[How to complete this task]:
Rewrite the thread on monoculars and spotting scopes from "# Difference between" up to and including "bindibadgi (Dec 8, 2004)", putting "everyone" in place of "folks".
─── Excerpted passage
# Difference between monocular and spotting scope?



## milkyspit (Dec 8, 2004)

Quick question folks, one that I've always been meaning to ask... what's the difference between a monocular and a spotting scope?


----------



## bindibadgi (Dec 8, 2004)

Except that the spotting scope is usually bigger, essentially nothing. I had to try hard to resist suggesting an 8 inch scope in the recommendation for monocular thread. /ubbthreads/images/graemlins/grin.gif

Oh, except that the scope would probably give an inverted image.


----------



## Fitz (Dec 8, 2004)

*Re: Difference between monocular and spotting scop*

Monoculars are small, pocket sized single lensed magnifiers, like a binocular with 1 tube but smaller. Spotting scopes are usually much larger, with higher magnification (20X and higher vs. 7X or so for monoculars) and usually set up on a tripod for stability due to the higher power.


----------



## Jeritall (Dec 8, 2004)

Size.


----------



## MoonRise (Dec 9, 2004)

Size, optics, construction. Think of a monocular as half of a binocular, and a spotting scope as a telescope that has the image right-side-up and correct left-to-right.

A spotting scope is typically made to be used to "spot" things, ie to look at them. As such, it will have optics and an important part of that is that the image will be right-side up and correct left-to-right as well. An astromical telescope -could- be used as a spotting scope, but the image is usually upside down and mirror imaged.
──────
─── Data shown
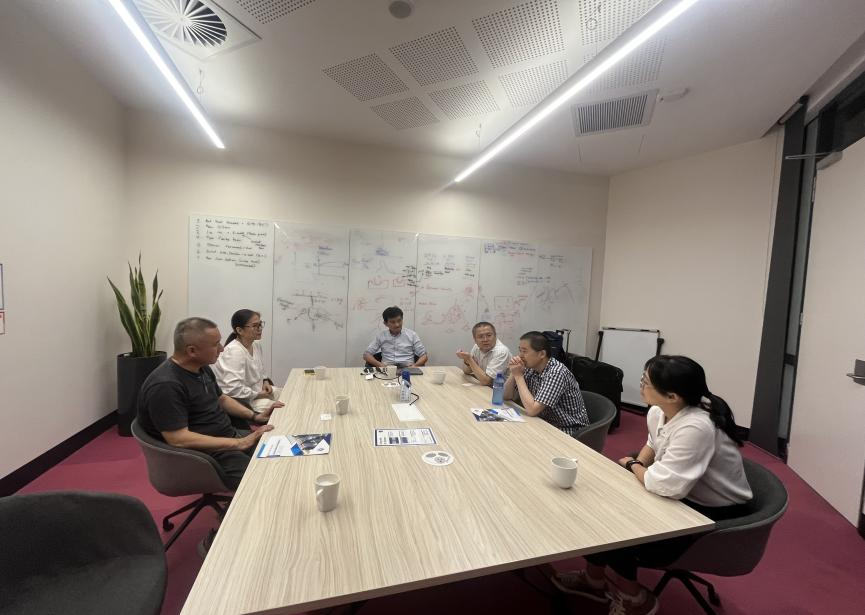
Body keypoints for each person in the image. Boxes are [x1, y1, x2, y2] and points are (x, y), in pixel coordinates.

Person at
──────
─── Data shown
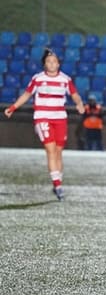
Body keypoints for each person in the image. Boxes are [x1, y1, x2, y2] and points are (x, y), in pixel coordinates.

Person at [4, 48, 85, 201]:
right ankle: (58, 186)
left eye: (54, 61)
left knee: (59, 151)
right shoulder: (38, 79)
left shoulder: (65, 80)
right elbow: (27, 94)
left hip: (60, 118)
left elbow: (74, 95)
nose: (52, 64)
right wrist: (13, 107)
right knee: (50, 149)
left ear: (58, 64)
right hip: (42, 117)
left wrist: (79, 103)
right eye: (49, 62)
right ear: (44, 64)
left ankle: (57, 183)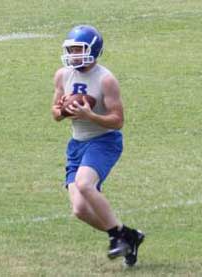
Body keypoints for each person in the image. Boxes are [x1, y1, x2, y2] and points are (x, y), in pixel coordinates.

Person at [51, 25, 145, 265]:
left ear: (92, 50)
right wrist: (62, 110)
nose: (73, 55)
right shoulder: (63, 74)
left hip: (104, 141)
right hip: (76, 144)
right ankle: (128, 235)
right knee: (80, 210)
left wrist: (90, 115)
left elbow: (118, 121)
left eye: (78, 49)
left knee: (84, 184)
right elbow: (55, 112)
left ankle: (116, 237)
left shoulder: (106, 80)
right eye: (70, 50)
──────
─── Data shown
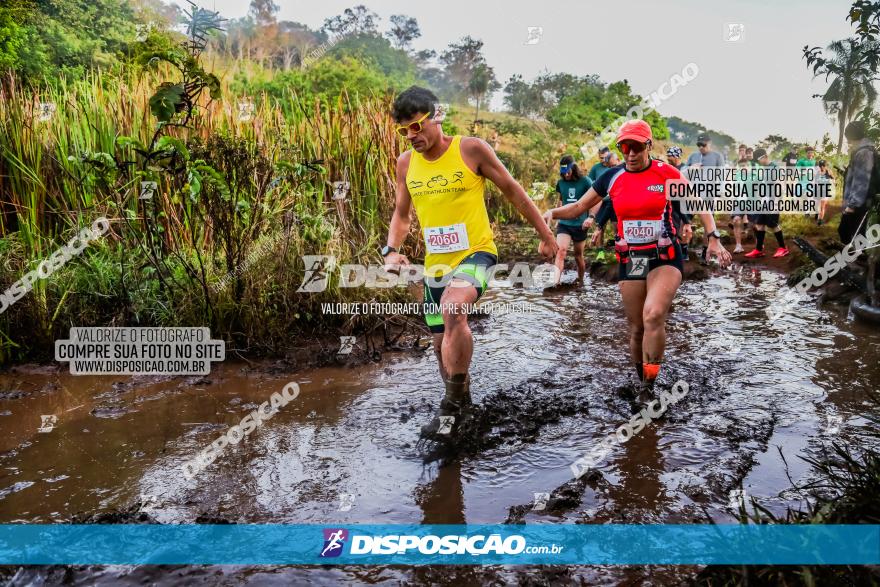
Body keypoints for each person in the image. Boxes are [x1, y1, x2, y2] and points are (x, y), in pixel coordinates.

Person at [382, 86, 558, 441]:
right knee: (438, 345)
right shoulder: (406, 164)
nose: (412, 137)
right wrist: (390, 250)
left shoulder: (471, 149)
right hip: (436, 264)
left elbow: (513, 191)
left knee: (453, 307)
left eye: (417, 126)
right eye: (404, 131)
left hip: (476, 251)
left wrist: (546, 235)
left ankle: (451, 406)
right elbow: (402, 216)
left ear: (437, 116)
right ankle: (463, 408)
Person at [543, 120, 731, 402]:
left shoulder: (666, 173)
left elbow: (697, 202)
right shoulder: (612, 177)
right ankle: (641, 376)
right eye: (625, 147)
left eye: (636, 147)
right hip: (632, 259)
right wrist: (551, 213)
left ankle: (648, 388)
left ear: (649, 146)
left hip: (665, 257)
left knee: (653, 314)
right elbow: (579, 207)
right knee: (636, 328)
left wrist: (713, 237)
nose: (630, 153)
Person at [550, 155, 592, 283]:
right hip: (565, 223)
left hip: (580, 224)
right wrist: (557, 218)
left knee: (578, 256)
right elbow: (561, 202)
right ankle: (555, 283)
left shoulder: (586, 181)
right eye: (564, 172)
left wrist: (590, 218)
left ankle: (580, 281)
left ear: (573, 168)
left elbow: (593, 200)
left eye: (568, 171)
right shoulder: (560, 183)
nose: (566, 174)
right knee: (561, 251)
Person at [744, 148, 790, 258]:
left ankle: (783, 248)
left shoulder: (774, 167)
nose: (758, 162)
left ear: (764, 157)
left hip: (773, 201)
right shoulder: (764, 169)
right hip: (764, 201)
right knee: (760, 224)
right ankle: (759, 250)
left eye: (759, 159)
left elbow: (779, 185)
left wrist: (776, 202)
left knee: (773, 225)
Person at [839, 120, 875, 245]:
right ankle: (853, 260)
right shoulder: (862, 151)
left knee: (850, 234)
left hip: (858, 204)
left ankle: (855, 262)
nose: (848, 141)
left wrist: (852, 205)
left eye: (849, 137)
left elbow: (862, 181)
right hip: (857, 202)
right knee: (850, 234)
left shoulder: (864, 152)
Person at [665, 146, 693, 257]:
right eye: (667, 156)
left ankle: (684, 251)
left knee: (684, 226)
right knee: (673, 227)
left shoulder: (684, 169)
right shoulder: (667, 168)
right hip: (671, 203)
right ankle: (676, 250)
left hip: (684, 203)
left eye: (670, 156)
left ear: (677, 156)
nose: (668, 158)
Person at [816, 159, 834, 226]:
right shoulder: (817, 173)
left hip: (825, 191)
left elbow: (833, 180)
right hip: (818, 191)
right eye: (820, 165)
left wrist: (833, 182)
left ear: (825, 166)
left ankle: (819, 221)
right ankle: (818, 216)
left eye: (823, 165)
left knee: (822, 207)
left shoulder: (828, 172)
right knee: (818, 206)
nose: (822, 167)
──────
[Solution to the problem]:
# Difference between monocular and spotting scope?



## milkyspit (Dec 8, 2004)

Quick question everyone, one that I've always been meaning to ask... what's the difference between a monocular and a spotting scope?


----------



## bindibadgi (Dec 8, 2004)